* [What you need to do]: Using the listing below, count the lines in which "source" appears; give the count alone.

* [Exercise data]:
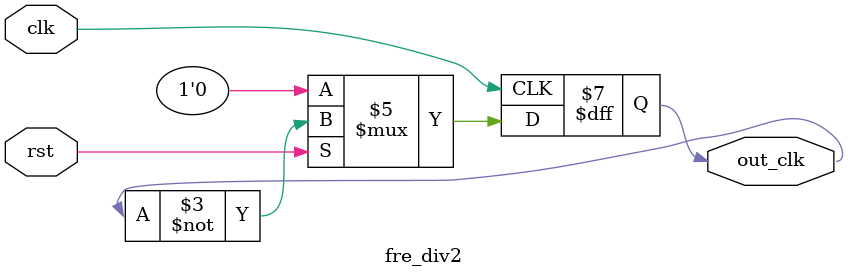
<source format=v>

module fre_div2 ( clk ,rst,out_clk );
output reg out_clk;
input clk ;
input rst;
always @(posedge clk)
begin
if (~rst)
     out_clk <= 1'b0;
else
     out_clk <= ~out_clk;	
end
endmodule
 
 
</source>
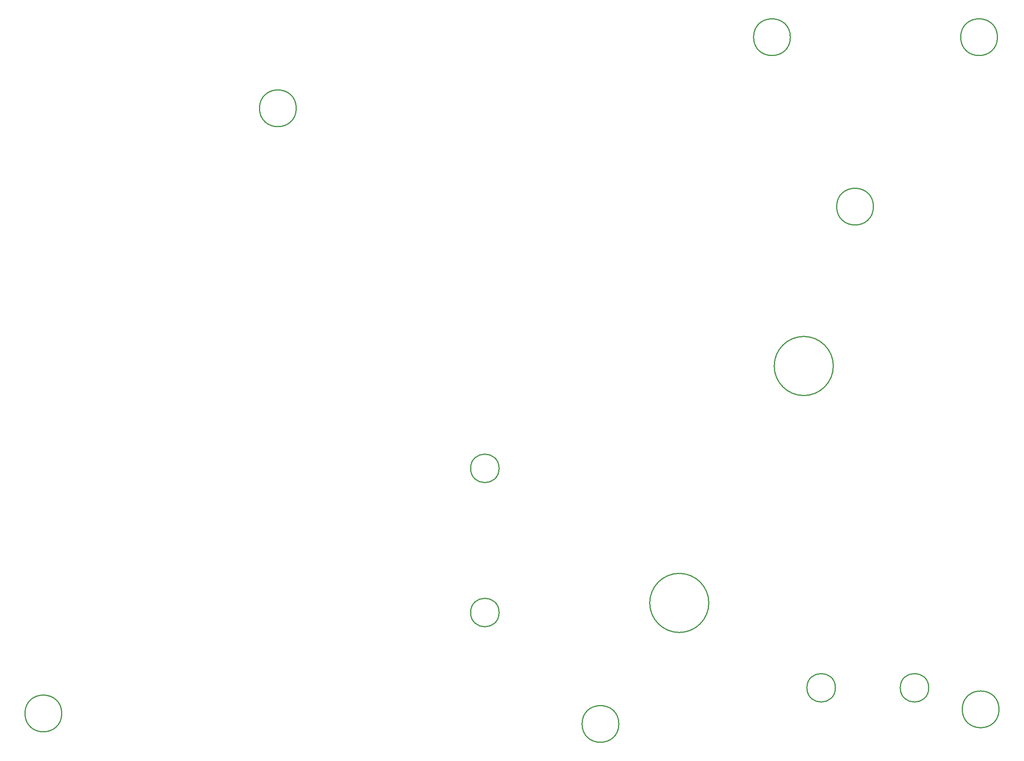
<source format=gko>
G04*
G04 #@! TF.GenerationSoftware,Altium Limited,Altium Designer,20.2.4 (192)*
G04*
G04 Layer_Color=16711935*
%FSLAX24Y24*%
%MOIN*%
G70*
G04*
G04 #@! TF.SameCoordinates,88804F16-18CD-4051-863E-DBC97BB31399*
G04*
G04*
G04 #@! TF.FilePolarity,Positive*
G04*
G01*
G75*
%ADD13C,0.0100*%
D13*
X70629Y32799D02*
G03*
X70629Y32799I-2533J0D01*
G01*
X59959Y12479D02*
G03*
X59959Y12479I-2533J0D01*
G01*
X70808Y5200D02*
G03*
X70808Y5200I-1221J0D01*
G01*
X78808D02*
G03*
X78808Y5200I-1221J0D01*
G01*
X74066Y46467D02*
G03*
X74066Y46467I-1575J0D01*
G01*
X84696Y61000D02*
G03*
X84696Y61000I-1575J0D01*
G01*
X66946D02*
G03*
X66946Y61000I-1575J0D01*
G01*
X52246Y2100D02*
G03*
X52246Y2100I-1575J0D01*
G01*
X84831Y3351D02*
G03*
X84831Y3351I-1575J0D01*
G01*
X24596Y54900D02*
G03*
X24596Y54900I-1575J0D01*
G01*
X4496Y3000D02*
G03*
X4496Y3000I-1575J0D01*
G01*
X41983Y24019D02*
G03*
X41983Y24019I-1221J0D01*
G01*
Y11656D02*
G03*
X41983Y11656I-1221J0D01*
G01*
M02*

</source>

* [Result for this exercise]: 4